17 dan dipanaskan pada suhu 100 0 C selama 5 menit (Clarke, 1967). Hasil dinyatakan positif jika terbentuk warna merah muda-kecoklatan pada lempeng KLT (Jepson, 1969). ii. Pereaksi Ehrlich Merupakan pereaksi warna yang spesifik digunakan untuk deteksi senyawa turunan indol (Macek, 1972; Jepson, 1969). Hasil positif dengan membentuk warna biru dan atau ungu pada lempeng KLT setelah didiamkan pada suhu ruangan beberapa saat (Anonim, 1989; Spoerke & Rumack, 1994). iii. Perekasi Dragendorff Dragendorff akan memberikan hasil warna jingga hingga merah bahkan kehitaman pada lempeng KLT setelah disemprot (Kokate, et al., 2008) Analisis alkaloid indol terutama pada jamur genus Psilocybe secara KLT direkomendasikan menggunakan pengembangan dengan fase diam silika gel 60 F254 dan fase gerak n-butanol:asam asetat:air (BAA) (20:10:10) (Anonim, 1989). BAA merupakan pelarut yang baik untuk memisahkan indol (Jepson, 1969). Hasil pemisahan dengan menggunakan KLT dapat dilengkapi dengan melihat spektra UV menggunakan densitometer. Panjang gelombang maksimal pada alkaloid indolnya yaitu psilosibin: 220,267,290 (nm) (O'Neil, 2001) dan psilosin: 293, 282, 267 dan 260 (Saupe, 1981).

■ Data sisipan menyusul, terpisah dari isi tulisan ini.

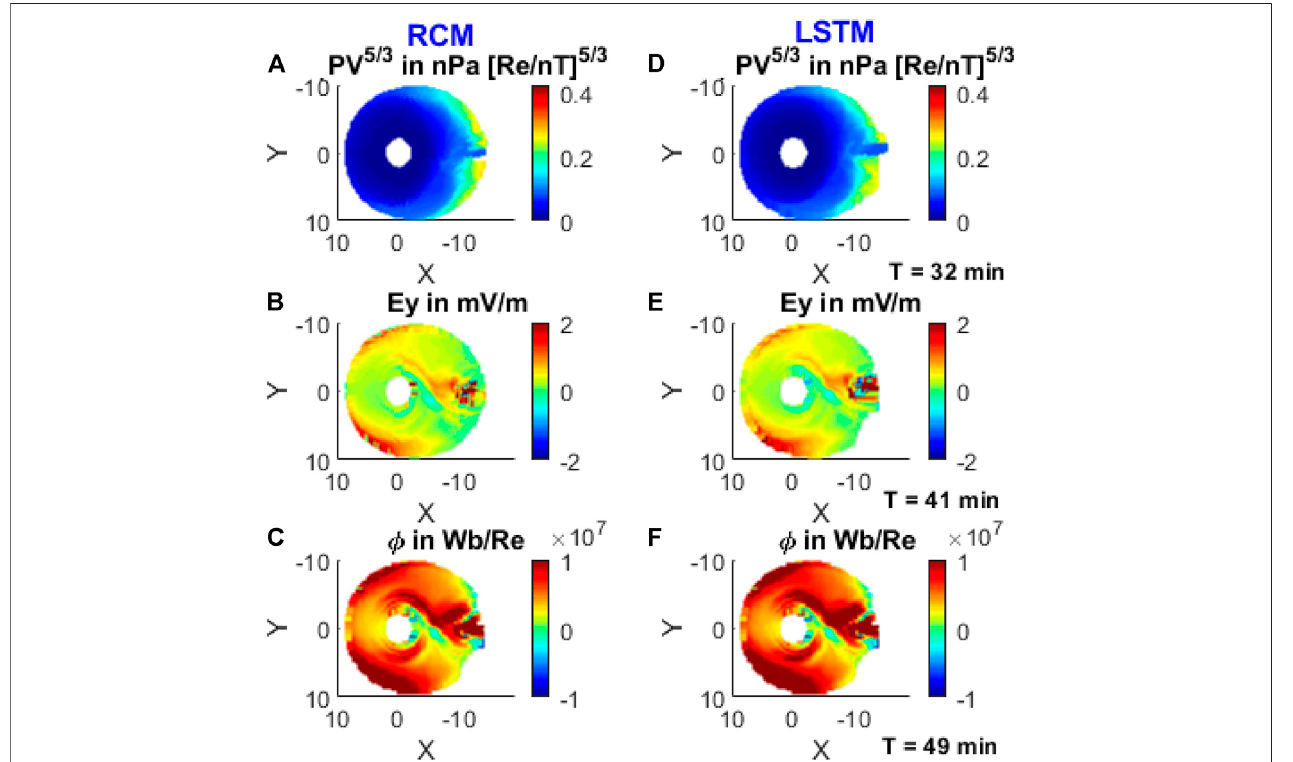
FIGURE10| FromtoptobottomarecomparisonoftheRCMandLSTMforecastsduringthesingle- fl ow-channelrunforPV 5/3 at T (cid:1) 32 min,E y at T (cid:1) 41 min,and ϕ at T (cid:1) 49 min.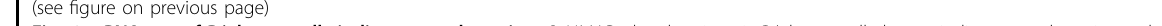
Fig. 6 scRNA-seq of B/plasma cells in liver transplantation. A UMAP plot showing six B/plasma cell clusters in liver transplantation, colored according to different clusters (left panel). Dendrogram of six clusters by hierarchical clustering analysis based on their normalized mean expression values (right panel). B Violin plots showing the normalized expression of MS4A1 , SDC1 , and TCL1A genes ( y -axis) for B/plasma cell clusters ( x -axis). C Gene Ontology enrichment analysis results of B/plasma cell clusters. Only the top 20 most signi fi cant GO terms ( p value < 0.05) are shown in rows. D Cell ratio of different B/plasma cell clusters in PP, EP, and PR samples. GSVA showing the pathways (PID gene sets) with signi fi cantly different activation in different samples of B/plasma cell clusters. Different colors represent different activation scores. E Number of down-regulated DEGs between different samples in different B/plasma cell clusters. F Gene Ontology enrichment analysis results of downregulated DEGs from PR vs. PP. Only the top 20 most signi fi cant GO terms ( p value < 0.05) are shown in rows. G GSVA showing the pathways (HALLMARK gene sets) with signi fi cantly different activation in different samples of B/plasma cell clusters. Different colors represent different activation scores. H Cell – cell interaction analysis between mononuclear phagocyte clusters and different B/plasma cell clusters in PR samples. Ligand-receptor pairs labeled in y - axis. The size of the circle represents the level of p value, and different colors represent different means values. Ligands come from mononuclear phagocyte clusters, and receptors come from B/plasma cell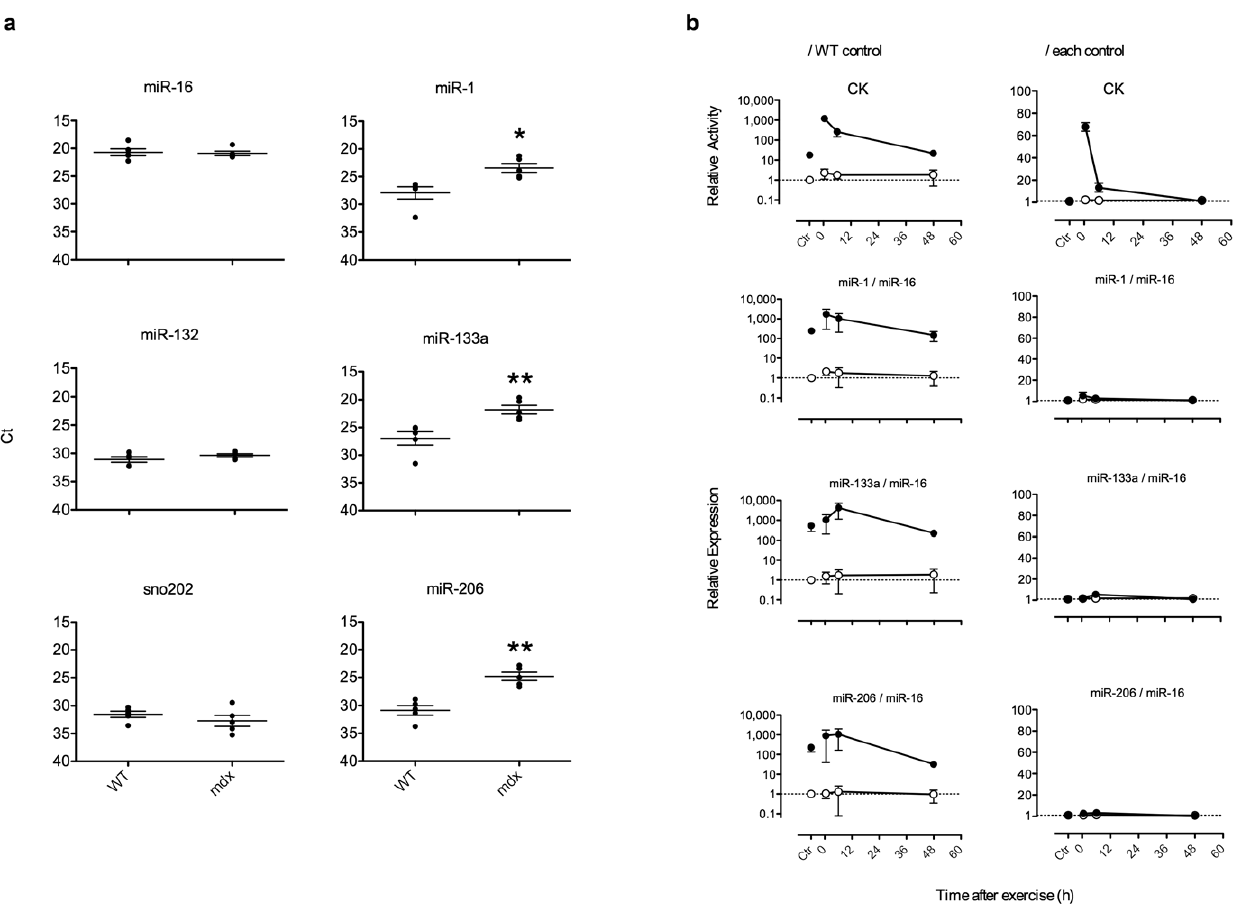
Figure 1. Elevation of muscle-specific miRNA levels in mdx mouse serum. (a) Expression levels of miRNAs in 8-week old male wild-type and mdx serum. Ct was determined by real-time PCR. In these graphs, the longer bars on each plot indicate the mean, and the shorter bars indicate 6 SEM, n=5. Asterisk (*) indicates a significant difference (*, P , 0.05; **, P , 0.01, two-tailed Student’s t-test.). The actual P value for each test was P=0.797 (miR-16), 0.222 (miR-132), 0.344 (sno202), 0.011 (miR-1), 0.007 (miR-133a) and 0.001 (miR-206). (b) CK and miRNA expression levels in wild- type and mdx serum after treadmill exercise. Running on the treadmill was continued for 20 min. About 100 m l of blood was collected from the tail vein at 0.5, 6 and 48 h after the exercise. Six days before the test, blood was collected as a control. Expression levels were normalized to the wild-type control (left) or each individual control (right). Data are presented as mean 6 SEM, n=3. # : wild-type;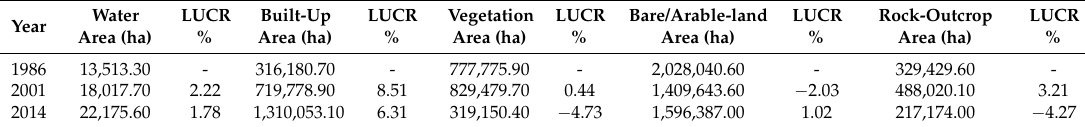
Figure 3. ( a ) Overlay of digitized open space and undevelopable area from the Abuja Master Plan (AMP) onto extracted 2014 built-up layer and AMP; ( b ) zoom-out of the overlay of digitized open space and undevelopable area from the AMP of Abuja for better visualization and ( c ) zoom of the AMP legend. Table 12. Annual Land Use Change Rate (ALUCR) and use change in Abuja from 1986 to 2014.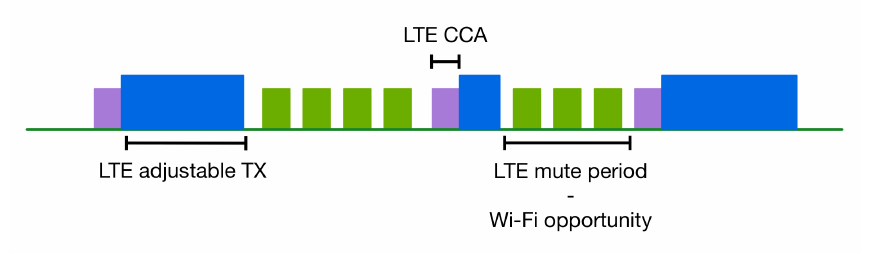
Figure 10. LTE adjustable channel occupancy time and mute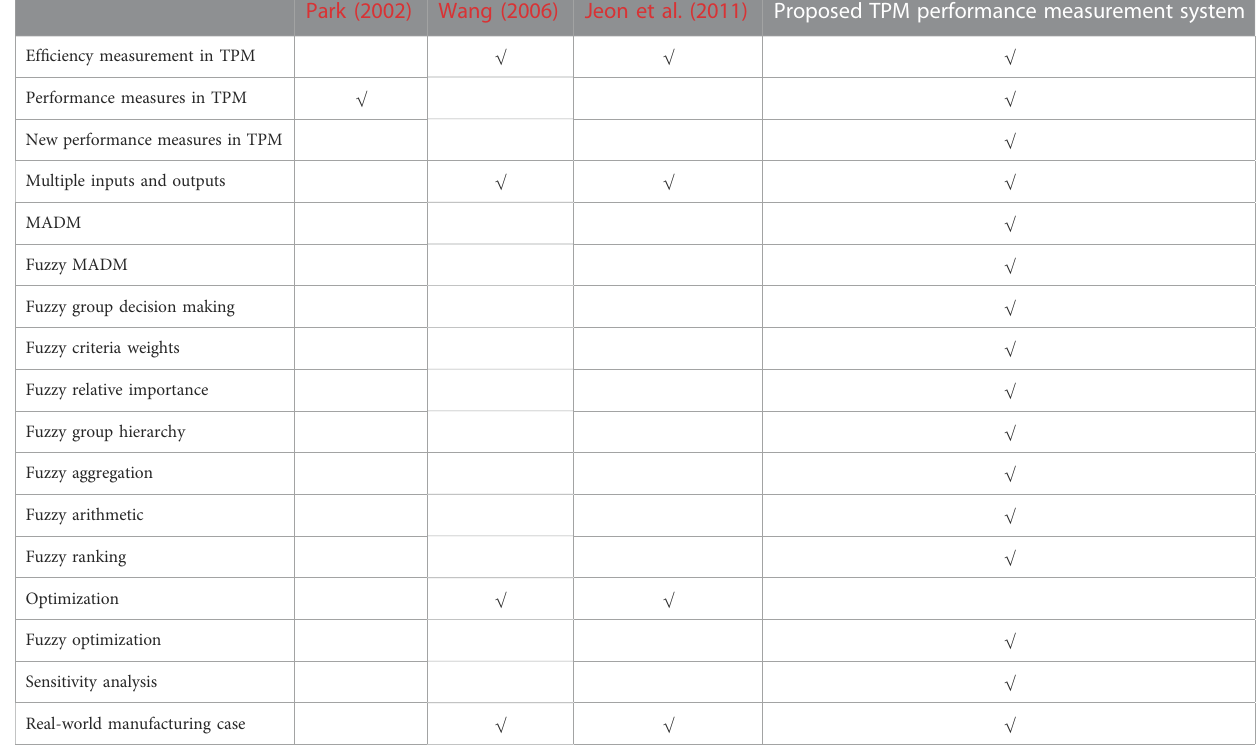
TABLE 1 The positioning of the proposed TPM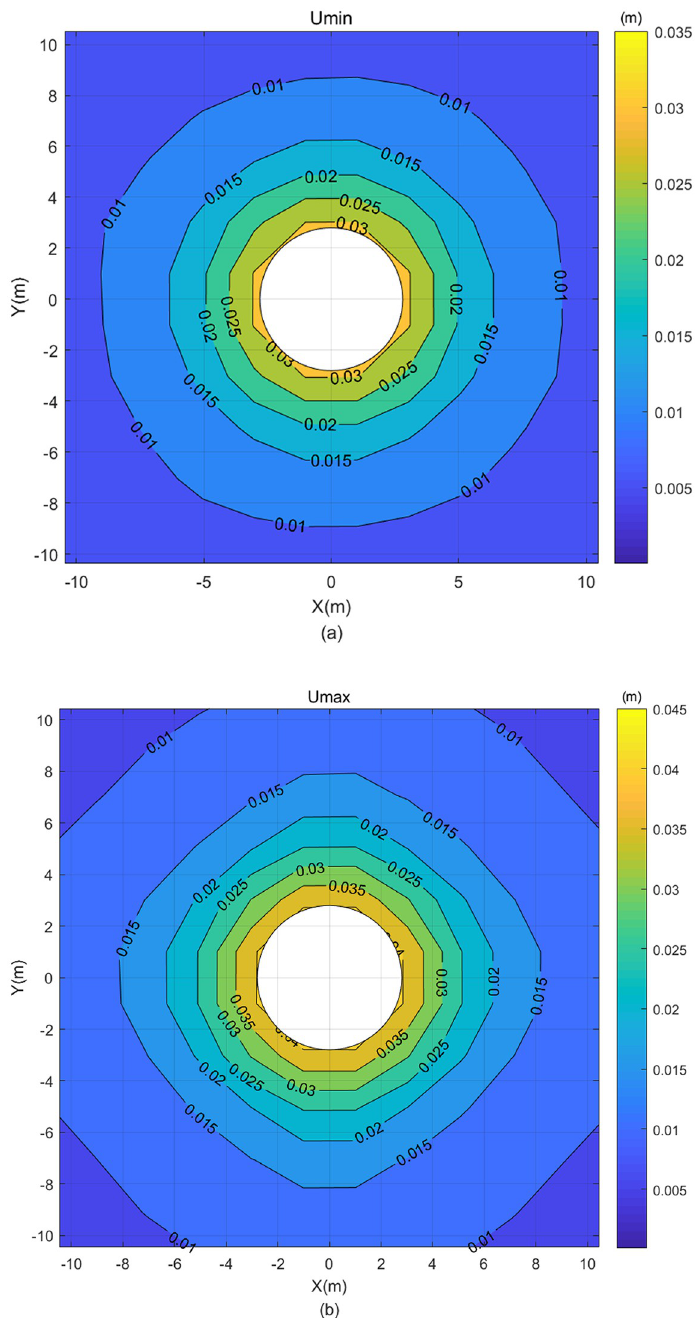
Fig 11. Displacement contour map calculated by Eq (32) without rearranging the grey matrix—(a) Umin and (b) Umax. analyzed the grey properties, grey parameters and grey variables of rock and soil system, established the basic equilibrium equations and the FEM equations with grey variables, and used the operation properties of grey number to solve the FEM equations with grey variables.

18 F. Landasan Teori Jamur bergenus Psilocybe merupakan jamur psikoaktif yang bersifat halusinogenik karena mengandung senyawa alkaloid indol berupa psilosibin dan psilosin (Dewick, 2002; Ghouled, 1972). Psilosibin dan psilosin merupakan senyawa turunan triptamin yang dapat mempengaruhi kinerja neurotransmitter di otak, sehingga dapat menimbulkan halusinasi (Anastos, et al., 2006; Andersson, et al., 2009). Psilosibin dikatakan memiliki efek farmakologi yang sama dengan LSD (Andersson, et al., 2009), sehingga di Indonesia, senyawa psilosibin dimasukkan kedalam narkotika golongan I pada undang-undang narkotika nomor 35 tahun 2009. Narkotika golongan I merupakan senyawa narkotika yang hanya digunakan terbatas untuk kepentingan pengembangan ilmu pengetahuan dan teknologi, setelah mendapatkan persetujuan Menteri atas rekomendasi Kepala Badan Pengawas Obat dan Makanan. Secara umum, jamur genus Psilocybe memiliki ciri morfologi berupa permukaan tudung bulat menyerupai kepala dengan permukaan yang mulus, dan beberapa spesiesnya memiliki cincin pada batang (Barceloux, 2012; Stamets, 1996). Secara spesifik, jamur bergenus Psilocybe yang bersifat psikoaktif memiliki ciri khas berupa perubahan warna tubuh menjadi biru hingga kehitaman setelah dicabut atau ada bagian tubuhnya yang rusak (Ghouled, 1972; Nicholas & Ogame, 2006). Jamur tersebut terkadang memiliki rasa yang pahit (Roberts & Wink, 1998; Woo & Keatinge, 2016). Jamur genus Psilocybe sering ditemukan di padang rumput atau pada kotoran hewan pemamah biak (Stamets, 1996).

19 G. Hipotesis 1. Sampel jamur yang dijual secara sembunyi-sembunyi dan jamur hasil budidaya di sekitar Pantai Parangtritis memiliki ciri morfologi yang sama dan berasal dari genus Psilocybe. 2. Sampel jamur yang dijual secara sembunyi-sembunyi dan jamur hasil budidaya di sekitar Pantai Parangtritis mengandung alkaloid indol. H. Keterangan Empiris Keterangan empiris yang ingin diketahui dari penelitian ini adalah profil kromatografi lapis tipis dari sampel jamur yang diperjualbelikan secara sembunyisembunyi dan sampel jamur hasil budidaya di sekitar Pantai Parangtritis.